# AIM OF THE TASK
The listing below is to be given again in full and word for word, without its images.

# DATA FOR REVIEW
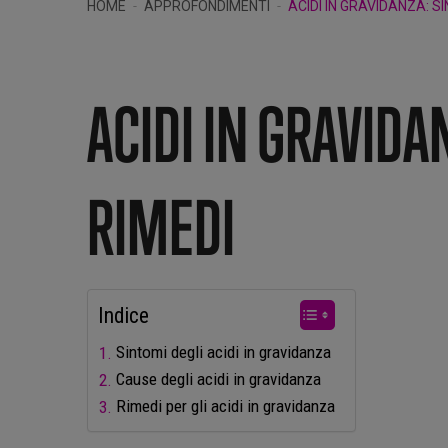
HOME
APPROFONDIMENTI
ACIDI IN GRAVIDANZA: S
ACIDI IN GRAVIDA
RIMEDI
Indice
Sintomi degli acidi in gravidanza
Cause degli acidi in gravidanza
Rimedi per gli acidi in gravidanza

# OUTPUT FOR THIS TASK
HOME
APPROFONDIMENTI
ACIDI IN GRAVIDANZA: S
ACIDI IN GRAVIDA
RIMEDI
Indice
Sintomi degli acidi in gravidanza
Cause degli acidi in gravidanza
Rimedi per gli acidi in gravidanza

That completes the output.